不動産頼みの経済成長で、かつての日本と同じ道を進むのか―中国メディア
2014年12月25日、中国紙・参考消息(電子版)によると、今年9月までに中国の投資家が米国で購入した商業用不動産の総額は27億6000万ドルで、年間では2013年の32億ドルを突破する可能性がある。
今年10月、1945年の『Week-End at the Waldorf』という名作映画で有名になったマンハッタンの高級ホテル「ウォルドーフ・アストリア」が、19億5000万ドルで中国の安邦保険に買収された。
これと似たことが1989年に起こった。三菱地所によるロックフェラーセンターの買収劇だ。
1984年から1990年までに、日本人がニューヨーク州で所有する土地の資産価格総額は8億ドルから100億ドルにまで跳ね上がり、そのほとんどがニューヨーク市に集中していた。
今回の買収は、中国国内の不動産バブルが海外に「輸出」された例の一つだと報じられている。
経済の成長の鈍化に伴い、
企業は利益率の高い不動産を求めて海外へと目を向けるようになり、
米国、英国、香港、シンガポール、オーストラリアなどの高級物件が主な投資対象となっている。
政府もこの動きを奨励しているようで、
負債を多く抱える投資家が海外で収益を上げることで国内での返済に回せるよう後押ししている。
だが、中国国内の不動産価格の下落が続けば、
海外の不動産を投げ売りするという、かつての日本人のやり方を踏襲することになるかもしれない。

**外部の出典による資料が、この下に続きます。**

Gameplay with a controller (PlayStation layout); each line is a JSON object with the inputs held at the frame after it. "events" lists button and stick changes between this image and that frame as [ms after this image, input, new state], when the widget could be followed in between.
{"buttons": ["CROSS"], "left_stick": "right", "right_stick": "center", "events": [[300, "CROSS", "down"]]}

そうなれば、中国の投資家によってつり上がっていた海外の不動産価格も低くなってくるだろう。
中国人投資家の撤退によって、香港やシンガポールの市場には大きな影響がもたらされる。
近年、これらの地域では不動産価格が急上昇していたが、中国経済の減速や世界的な金利の上昇によって、シンガポール、香港、フィリピン、韓国、タイ、ベトナムの不動産価格は下落に転じている。
アジアのように不動産業に大きく依存する地域の見通しは明るくない。
野村の試算によると、不動産価格が5%下落すれば、アジアの経済成長は1.3%減少するという。